Grazie ai finanziamenti militari statunitensi, scienziati dell'università del Michigan stanno inoltre realizzando delle lenti a contatto che permetteranno ai soldati di vedere al buio, utilizzando gli infrarossi. La tecnologia in questione si serve di uno strato di atomi di carbonio, chiamato grafene, per catturare tutto lo spettro di luce, ultravioletti inclusi.

Anche la Scuola Politecnica Federale di Losanna ha sviluppato lenti a contatto telescopiche che permettono all'utente di passare dalla visione naturale a quella ingrandita, in modo da poter zoomare determinati oggetti.

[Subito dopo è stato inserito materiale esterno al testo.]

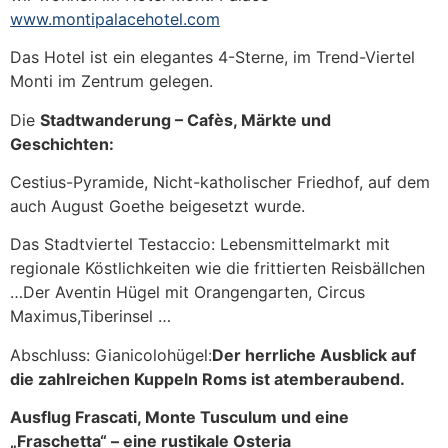
www.montipalacehotel.com
Das Hotel ist ein elegantes 4-Sterne, im Trend-Viertel
Monti im Zentrum gelegen.
Die
Stadtwanderung – Cafès, Märkte und
Geschichten:
Cestius-Pyramide, Nicht-katholischer Friedhof, auf dem
auch August Goethe beigesetzt wurde.
Das Stadtviertel Testaccio: Lebensmittelmarkt mit
regionale Köstlichkeiten wie die frittierten Reisbällchen
…Der Aventin Hügel mit Orangengarten, Circus
Maximus,Tiberinsel …
Abschluss: Gianicolohügel:
Der herrliche Ausblick auf
die zahlreichen Kuppeln Roms ist atemberaubend.
Ausflug Frascati, Monte Tusculum und eine
„Fraschetta“ – eine rustikale Osteria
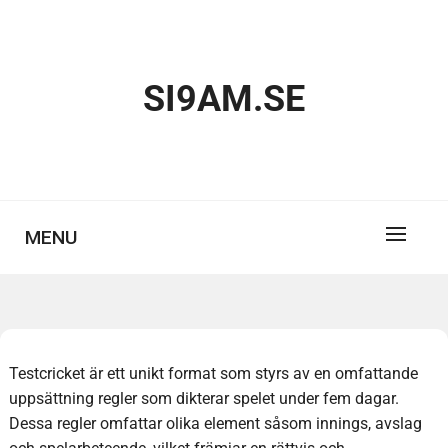
Skip
to
content
SI9AM.SE
MENU
Testcricket är ett unikt format som styrs av en omfattande
uppsättning regler som dikterar spelet under fem dagar.
Dessa regler omfattar olika element såsom innings, avslag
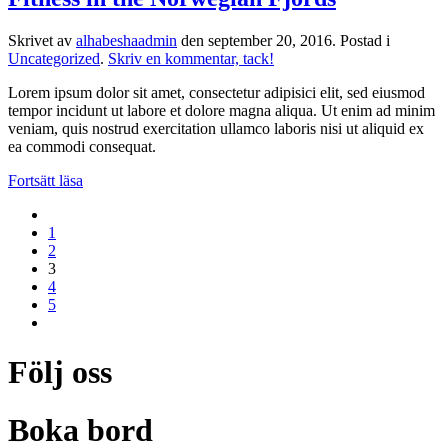
Skrivet av
alhabeshaadmin
den
september 20, 2016
. Postad i
Uncategorized
.
Skriv en kommentar, tack!
Lorem ipsum dolor sit amet, consectetur adipisici elit, sed eiusmod
tempor incidunt ut labore et dolore magna aliqua. Ut enim ad minim
veniam, quis nostrud exercitation ullamco laboris nisi ut aliquid ex
ea commodi consequat.
Fortsätt läsa
1
2
3
4
5
Följ oss
Boka bord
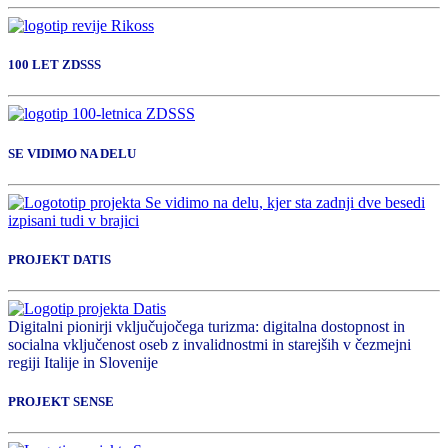
100 LET ZDSSS
SE VIDIMO NA DELU
PROJEKT DATIS
Digitalni pionirji vključujočega turizma: digitalna dostopnost in
socialna vključenost oseb z invalidnostmi in starejših v čezmejni
regiji Italije in Slovenije
PROJEKT SENSE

Le lenti a contatto smart non si limitano ad affinare la vista, ma sono progettate anche per curare numerose patologie. Esse possono contenere un chip wireless e un sensore in miniatura per monitorare parametri fisiologici, come i livelli di glucosio nelle lacrime di un paziente diabetico o la pressione oculare in quelli con glaucoma.

Lenti a contatto smart per registrare video

Fotografia e realtà aumentata

In quanto tecnologia studiata per la vista, le lenti a contatto smart sono anche un mezzo per esplorare la realtà virtuale e aumentata, e le tecnologie delle macchine fotografiche. Samsung sta cercando il modo di proiettare informazioni visive direttamente sulla retina, in modo da modificare il campo visivo. Il funzionamento è simile a quello di una versione minuscola dei Google Glass e dovrebbe creare un'esperienza di realtà mista.

Sony ha presentato un brevetto di lenti a contatto smart in grado di convertire in energia elettrica i movimenti dell'occhio generati dal battito delle ciglia. Queste lenti possono memorizzare le immagini o i video una volta registrati.

Lenti a contatto smart per migliorare le capacità visive

Un futuro smart

Oltre che dai consumatori occasionali e i fanatici della tecnologia, le lenti smart potranno essere usate anche in diverse situazioni pratiche: per sostituire le bodycam e garantire più sicurezza agli agenti di polizia, per potenziare le operazioni militari, per migliorare le capacità visive dei chirurghi e consentire loro di avere informazioni immediate sulle funzioni vitali di un paziente, e per dare alle persone affette da patologie a lungo termine un modo per monitorare i loro sintomi.

Non vediamo l'ora di conoscere i nuovi sviluppi e faremo in modo di darti aggiornamenti; del resto, chi non è interessato alla possibilità di una vista perfetta?